:: Instruction ::
Every record must be transcribed in its entirety, apart from the images, which are to be omitted.

:: Given information ::
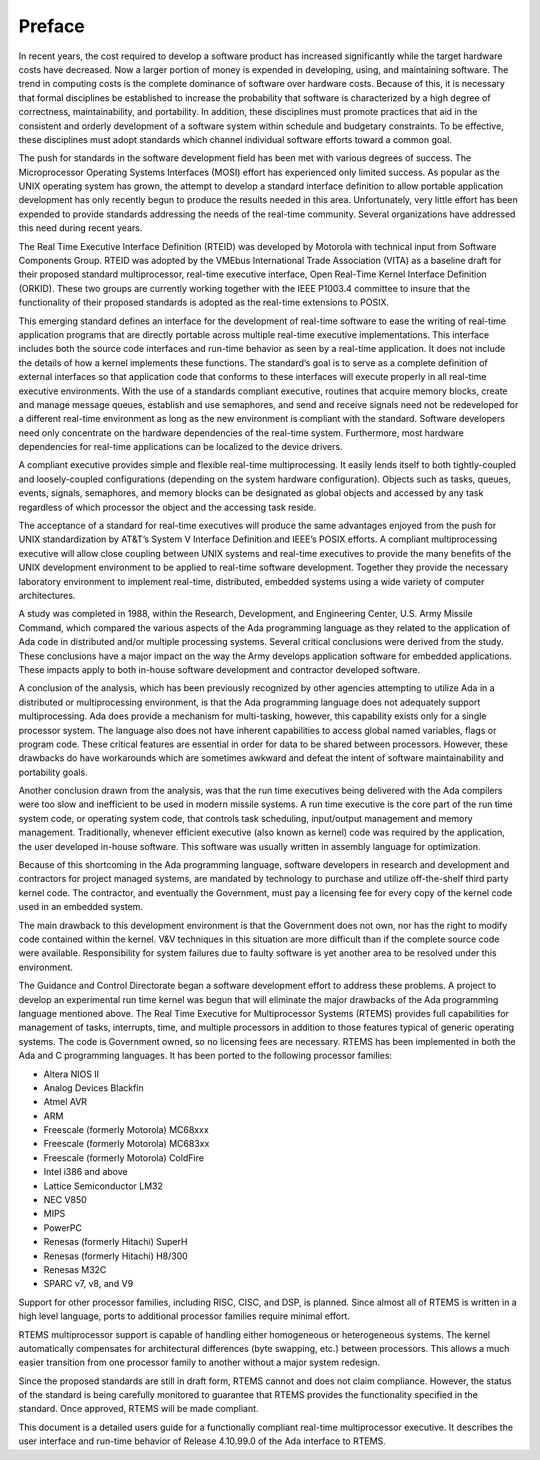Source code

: Preface
#######

In recent years, the cost required to develop a
software product has increased significantly while the target
hardware costs have decreased.  Now a larger portion of money is
expended in developing, using, and maintaining software.  The
trend in computing costs is the complete dominance of software
over hardware costs.  Because of this, it is necessary that
formal disciplines be established to increase the probability
that software is characterized by a high degree of correctness,
maintainability, and portability.  In addition, these
disciplines must promote practices that aid in the consistent
and orderly development of a software system within schedule and
budgetary constraints.  To be effective, these disciplines must
adopt standards which channel individual software efforts toward
a common goal.

The push for standards in the software development
field has been met with various degrees of success.  The
Microprocessor Operating Systems Interfaces (MOSI) effort has
experienced only limited success.  As popular as the UNIX
operating system has grown, the attempt to develop a standard
interface definition to allow portable application development
has only recently begun to produce the results needed in this
area.  Unfortunately, very little effort has been expended to
provide standards addressing the needs of the real-time
community.  Several organizations have addressed this need
during recent years.

The Real Time Executive Interface Definition (RTEID)
was developed by Motorola with technical input from Software
Components Group.  RTEID was adopted by the VMEbus International
Trade Association (VITA) as a baseline draft for their proposed
standard multiprocessor, real-time executive interface, Open
Real-Time Kernel Interface Definition (ORKID).  These two groups
are currently working together with the IEEE P1003.4 committee
to insure that the functionality of their proposed standards is
adopted as the real-time extensions to POSIX.

This emerging standard defines an interface for the
development of real-time software to ease the writing of
real-time application programs that are directly portable across
multiple real-time executive implementations.  This interface
includes both the source code interfaces and run-time behavior
as seen by a real-time application.  It does not include the
details of how a kernel implements these functions.  The
standard’s goal is to serve as a complete definition of external
interfaces so that application code that conforms to these
interfaces will execute properly in all real-time executive
environments.  With the use of a standards compliant executive,
routines that acquire memory blocks, create and manage message
queues, establish and use semaphores, and send and receive
signals need not be redeveloped for a different real-time
environment as long as the new environment is compliant with the
standard.  Software developers need only concentrate on the
hardware dependencies of the real-time system.  Furthermore,
most hardware dependencies for real-time applications can be
localized to the device drivers.

A compliant executive provides simple and flexible
real-time multiprocessing.  It easily lends itself to both
tightly-coupled and loosely-coupled configurations (depending on
the system hardware configuration).  Objects such as tasks,
queues, events, signals, semaphores, and memory blocks can be
designated as global objects and accessed by any task regardless
of which processor the object and the accessing task reside.

The acceptance of a standard for real-time executives
will produce the same advantages enjoyed from the push for UNIX
standardization by AT&T’s System V Interface Definition and
IEEE’s POSIX efforts.  A compliant multiprocessing executive
will allow close coupling between UNIX systems and real-time
executives to provide the many benefits of the UNIX development
environment to be applied to real-time software development.
Together they provide the necessary laboratory environment to
implement real-time, distributed, embedded systems using a wide
variety of computer architectures.

A study was completed in 1988, within the Research,
Development, and Engineering Center, U.S. Army Missile Command,
which compared the various aspects of the Ada programming
language as they related to the application of Ada code in
distributed and/or multiple processing systems.  Several
critical conclusions were derived from the study.  These
conclusions have a major impact on the way the Army develops
application software for embedded applications. These impacts
apply to both in-house software development and contractor
developed software.

A conclusion of the analysis, which has been
previously recognized by other agencies attempting to utilize
Ada in a distributed or multiprocessing environment, is that the
Ada programming language does not adequately support
multiprocessing.  Ada does provide a mechanism for
multi-tasking, however, this capability exists only for a single
processor system.  The language also does not have inherent
capabilities to access global named variables, flags or program
code.  These critical features are essential in order for data
to be shared between processors.  However, these drawbacks do
have workarounds which are sometimes awkward and defeat the
intent of software maintainability and portability goals.

Another conclusion drawn from the analysis, was that
the run time executives being delivered with the Ada compilers
were too slow and inefficient to be used in modern missile
systems.  A run time executive is the core part of the run time
system code, or operating system code, that controls task
scheduling, input/output management and memory management.
Traditionally, whenever efficient executive (also known as
kernel) code was required by the application, the user developed
in-house software.  This software was usually written in
assembly language for optimization.

Because of this shortcoming in the Ada programming
language, software developers in research and development and
contractors for project managed systems, are mandated by
technology to purchase and utilize off-the-shelf third party
kernel code.  The contractor, and eventually the Government,
must pay a licensing fee for every copy of the kernel code used
in an embedded system.

The main drawback to this development environment is
that the Government does not own, nor has the right to modify
code contained within the kernel.  V&V techniques in this
situation are more difficult than if the complete source code
were available. Responsibility for system failures due to faulty
software is yet another area to be resolved under this
environment.

The Guidance and Control Directorate began a software
development effort to address these problems.  A project to
develop an experimental run time kernel was begun that will
eliminate the major drawbacks of the Ada programming language
mentioned above. The Real Time Executive for Multiprocessor Systems
(RTEMS) provides full capabilities for management of tasks,
interrupts, time, and multiple processors in addition to those
features typical of generic operating systems.  The code is
Government owned, so no licensing fees are necessary.  RTEMS has
been implemented in both the Ada and C programming languages.
It has been ported to the following processor families:

- Altera NIOS II

- Analog Devices Blackfin

- Atmel AVR

- ARM

- Freescale (formerly Motorola) MC68xxx

- Freescale (formerly Motorola) MC683xx

- Freescale (formerly Motorola) ColdFire

- Intel i386 and above

- Lattice Semiconductor LM32

- NEC V850

- MIPS

- PowerPC

- Renesas (formerly Hitachi) SuperH

- Renesas (formerly Hitachi) H8/300

- Renesas M32C

- SPARC v7, v8, and V9

Support for other processor families, including RISC, CISC, and DSP, is
planned.  Since almost all of RTEMS is written in a high level language,
ports to additional processor families require minimal effort.

RTEMS multiprocessor support is capable of handling
either homogeneous or heterogeneous systems.  The kernel
automatically compensates for architectural differences (byte
swapping, etc.) between processors.  This allows a much easier
transition from one processor family to another without a major
system redesign.

Since the proposed standards are still in draft form,
RTEMS cannot and does not claim compliance.  However, the status
of the standard is being carefully monitored to guarantee that
RTEMS provides the functionality specified in the standard.
Once approved, RTEMS will be made compliant.

This document is a detailed users guide for a
functionally compliant real-time multiprocessor executive.  It
describes the user interface and run-time behavior of Release
4.10.99.0 of the Ada interface
to RTEMS.

.. COMMENT: COPYRIGHT (c) 1988-2008.

.. COMMENT: On-Line Applications Research Corporation (OAR).

.. COMMENT: All rights reserved.

.. COMMENT: This chapter is missing the following figures:

.. COMMENT: Figure 1-1  RTEMS Application Architecture

.. COMMENT: Figure 1-2  RTEMS Internal Architecture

:: Result ::
Source code

: Preface
#######

In recent years, the cost required to develop a
software product has increased significantly while the target
hardware costs have decreased.  Now a larger portion of money is
expended in developing, using, and maintaining software.  The
trend in computing costs is the complete dominance of software
over hardware costs.  Because of this, it is necessary that
formal disciplines be established to increase the probability
that software is characterized by a high degree of correctness,
maintainability, and portability.  In addition, these
disciplines must promote practices that aid in the consistent
and orderly development of a software system within schedule and
budgetary constraints.  To be effective, these disciplines must
adopt standards which channel individual software efforts toward
a common goal.

The push for standards in the software development
field has been met with various degrees of success.  The
Microprocessor Operating Systems Interfaces (MOSI) effort has
experienced only limited success.  As popular as the UNIX
operating system has grown, the attempt to develop a standard
interface definition to allow portable application development
has only recently begun to produce the results needed in this
area.  Unfortunately, very little effort has been expended to
provide standards addressing the needs of the real-time
community.  Several organizations have addressed this need
during recent years.

The Real Time Executive Interface Definition (RTEID)
was developed by Motorola with technical input from Software
Components Group.  RTEID was adopted by the VMEbus International
Trade Association (VITA) as a baseline draft for their proposed
standard multiprocessor, real-time executive interface, Open
Real-Time Kernel Interface Definition (ORKID).  These two groups
are currently working together with the IEEE P1003.4 committee
to insure that the functionality of their proposed standards is
adopted as the real-time extensions to POSIX.

This emerging standard defines an interface for the
development of real-time software to ease the writing of
real-time application programs that are directly portable across
multiple real-time executive implementations.  This interface
includes both the source code interfaces and run-time behavior
as seen by a real-time application.  It does not include the
details of how a kernel implements these functions.  The
standard’s goal is to serve as a complete definition of external
interfaces so that application code that conforms to these
interfaces will execute properly in all real-time executive
environments.  With the use of a standards compliant executive,
routines that acquire memory blocks, create and manage message
queues, establish and use semaphores, and send and receive
signals need not be redeveloped for a different real-time
environment as long as the new environment is compliant with the
standard.  Software developers need only concentrate on the
hardware dependencies of the real-time system.  Furthermore,
most hardware dependencies for real-time applications can be
localized to the device drivers.

A compliant executive provides simple and flexible
real-time multiprocessing.  It easily lends itself to both
tightly-coupled and loosely-coupled configurations (depending on
the system hardware configuration).  Objects such as tasks,
queues, events, signals, semaphores, and memory blocks can be
designated as global objects and accessed by any task regardless
of which processor the object and the accessing task reside.

The acceptance of a standard for real-time executives
will produce the same advantages enjoyed from the push for UNIX
standardization by AT&T’s System V Interface Definition and
IEEE’s POSIX efforts.  A compliant multiprocessing executive
will allow close coupling between UNIX systems and real-time
executives to provide the many benefits of the UNIX development
environment to be applied to real-time software development.
Together they provide the necessary laboratory environment to
implement real-time, distributed, embedded systems using a wide
variety of computer architectures.

A study was completed in 1988, within the Research,
Development, and Engineering Center, U.S. Army Missile Command,
which compared the various aspects of the Ada programming
language as they related to the application of Ada code in
distributed and/or multiple processing systems.  Several
critical conclusions were derived from the study.  These
conclusions have a major impact on the way the Army develops
application software for embedded applications. These impacts
apply to both in-house software development and contractor
developed software.

A conclusion of the analysis, which has been
previously recognized by other agencies attempting to utilize
Ada in a distributed or multiprocessing environment, is that the
Ada programming language does not adequately support
multiprocessing.  Ada does provide a mechanism for
multi-tasking, however, this capability exists only for a single
processor system.  The language also does not have inherent
capabilities to access global named variables, flags or program
code.  These critical features are essential in order for data
to be shared between processors.  However, these drawbacks do
have workarounds which are sometimes awkward and defeat the
intent of software maintainability and portability goals.

Another conclusion drawn from the analysis, was that
the run time executives being delivered with the Ada compilers
were too slow and inefficient to be used in modern missile
systems.  A run time executive is the core part of the run time
system code, or operating system code, that controls task
scheduling, input/output management and memory management.
Traditionally, whenever efficient executive (also known as
kernel) code was required by the application, the user developed
in-house software.  This software was usually written in
assembly language for optimization.

Because of this shortcoming in the Ada programming
language, software developers in research and development and
contractors for project managed systems, are mandated by
technology to purchase and utilize off-the-shelf third party
kernel code.  The contractor, and eventually the Government,
must pay a licensing fee for every copy of the kernel code used
in an embedded system.

The main drawback to this development environment is
that the Government does not own, nor has the right to modify
code contained within the kernel.  V&V techniques in this
situation are more difficult than if the complete source code
were available. Responsibility for system failures due to faulty
software is yet another area to be resolved under this
environment.

The Guidance and Control Directorate began a software
development effort to address these problems.  A project to
develop an experimental run time kernel was begun that will
eliminate the major drawbacks of the Ada programming language
mentioned above. The Real Time Executive for Multiprocessor Systems
(RTEMS) provides full capabilities for management of tasks,
interrupts, time, and multiple processors in addition to those
features typical of generic operating systems.  The code is
Government owned, so no licensing fees are necessary.  RTEMS has
been implemented in both the Ada and C programming languages.
It has been ported to the following processor families:

- Altera NIOS II

- Analog Devices Blackfin

- Atmel AVR

- ARM

- Freescale (formerly Motorola) MC68xxx

- Freescale (formerly Motorola) MC683xx

- Freescale (formerly Motorola) ColdFire

- Intel i386 and above

- Lattice Semiconductor LM32

- NEC V850

- MIPS

- PowerPC

- Renesas (formerly Hitachi) SuperH

- Renesas (formerly Hitachi) H8/300

- Renesas M32C

- SPARC v7, v8, and V9

Support for other processor families, including RISC, CISC, and DSP, is
planned.  Since almost all of RTEMS is written in a high level language,
ports to additional processor families require minimal effort.

RTEMS multiprocessor support is capable of handling
either homogeneous or heterogeneous systems.  The kernel
automatically compensates for architectural differences (byte
swapping, etc.) between processors.  This allows a much easier
transition from one processor family to another without a major
system redesign.

Since the proposed standards are still in draft form,
RTEMS cannot and does not claim compliance.  However, the status
of the standard is being carefully monitored to guarantee that
RTEMS provides the functionality specified in the standard.
Once approved, RTEMS will be made compliant.

This document is a detailed users guide for a
functionally compliant real-time multiprocessor executive.  It
describes the user interface and run-time behavior of Release
4.10.99.0 of the Ada interface
to RTEMS.

.. COMMENT: COPYRIGHT (c) 1988-2008.

.. COMMENT: On-Line Applications Research Corporation (OAR).

.. COMMENT: All rights reserved.

.. COMMENT: This chapter is missing the following figures:

.. COMMENT: Figure 1-1  RTEMS Application Architecture

.. COMMENT: Figure 1-2  RTEMS Internal Architecture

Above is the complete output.